Abbinamento gastronomico tipico: con l'antico e tradizionale stufato di capra con i fagioli, capretto o agnello al forno, coniglio alla ligure[2], vitella all'uccelletto, terrina di fagiano, faraona alla crema con funghi, tordi in casseruola e formaggette dell'alta val Nervia.

Abbinamento gastronomico alla tavola di tutti i giorni: se giovane con pesce azzurro, salumi rossi di media stagionatura persino sashimi di tonno; se invecchiato, con tutti quei piatti dotati di discreta materia grassa o dolce, coi quali la sapidità e la speziatura naturale del Rossese di Dolceacqua si fondono splendidamente.

La superficie coltivata di rossese di Dolceacqua supera di poco gli 80 ettari nel 2010. In netto calo rispetto ai dati del Ministero delle Politiche Agricole che nel 1962 attribuiva una superficie coltivata a rossese di Dolceacqua di circa 650/700 ettari.
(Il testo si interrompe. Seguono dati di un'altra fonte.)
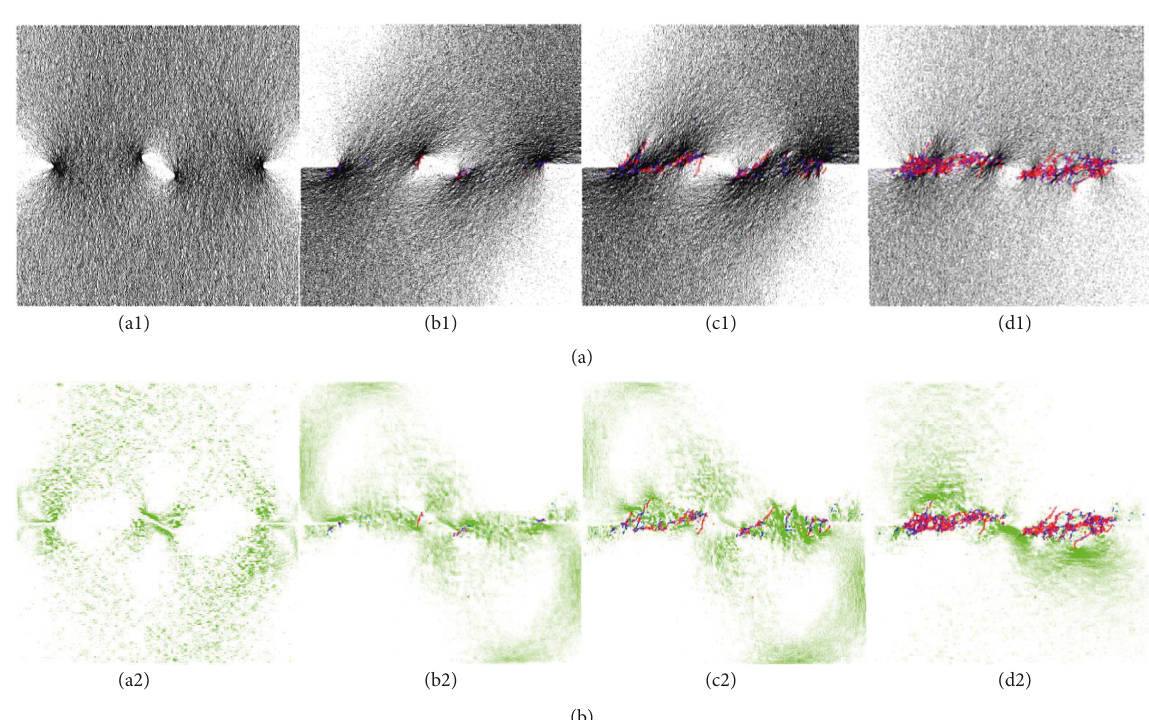
Figure 18: Contact force evolution for Sample A30 (shear direction: right to left): (a) compressive contact force; (b) tensile contact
Come si può notare nella tabella riportata qui sotto le rese rispetto alla superficie sono molto basse.

Annata volume
l
Sup.
mq
Resa
hl/ha
2006 252.599 714.711 36,71
2007 265.587 773.740 39,13
2008 209.334 785.388 32,99
2009 181.751 791.489 31,09
2010 223.511 801.909 38,65

Fonte: Ispettorato Agrario Imperia, 2011.

  1. ^ Modifica del disciplinare di produzione della denominazione di origine controllata dei vini «Rossese di Dolceacqua» o «Dolceacqua», su gazzettaufficiale.it. URL consultato il 1º agosto 2022.
  2. ^ Coniglio alla Ligure, su ilclubdellericette.it. URL consultato il 13 ottobre 2022.